How to structure an index for type ahead for extremely large dataset using Lucene or similar?

Peter picture Peter · May 4, 2010 · Viewed 7.3k times · Source

I have a dataset of 200million+ records and am looking to build a dedicated backend to power a type ahead solution. Lucene is of interest given its popularity and license type, but I'm open to other open source suggestions as well. I am looking for advice, tales from the trenches, or even better direct instruction on what I will need as far as amount of hardware and structure of software. Requirements:

Must have:

  • The ability to do starts with substring matching (I type in 'st' and it should match 'Stephen')
  • The ability to return results very quickly, I'd say 500ms is an upper bound.

Nice to have:

  • The ability to feed relevance information into the indexing process, so that, for example, more popular terms would be returned ahead of others and not just alphabetical, aka Google style.
  • In-word substring matching, so for example ('st' would match 'bestseller')

Note:

  • This index will purely be used for type ahead, and does not need to serve standard search queries.
  • I am not worried about getting advice on how to set up the front end or AJAX, as long as the index can be queried as a service or directly via Java code.

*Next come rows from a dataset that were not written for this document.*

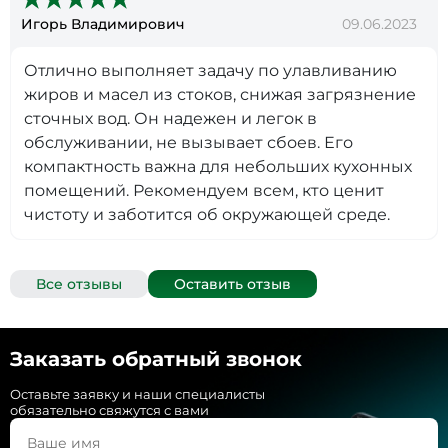
Игорь Владимирович
09.06.2023
Отлично выполняет задачу по улавливанию
жиров и масел из стоков, снижая загрязнение
сточных вод. Он надежен и легок в
обслуживании, не вызывает сбоев. Его
компактность важна для небольших кухонных
помещений. Рекомендуем всем, кто ценит
чистоту и заботится об окружающей среде.
Все отзывы
Оставить отзыв
Заказать обратный звонок
Оставьте заявку и наши специалисты
обязательно свяжутся с вами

Up votes for any useful information that allows me to get closer to an enterprise level type ahead solution

Answer

bajafresh4life picture bajafresh4life · May 5, 2010

If each record is relatively small (less than a few words) you can try a Trie data structure:

http://en.wikipedia.org/wiki/Trie

It is built for lightening fast prefix matching and it is relatively space efficient. I've used this data structure for the exact auto-complete functionality you're looking for, and I know of others that have done this for high volume production websites. In my experience you can expect response times of tens of milliseconds for a single query.

You can implement a Trie yourself pretty easily, or there are implementations you can download. See

Where do I find a standard Trie based map implementation in Java?

Depending on what implementation you use, it should be relatively simple to tag each indexed record with a relevance score, which you can then use to sort by when you get a list of records from a query.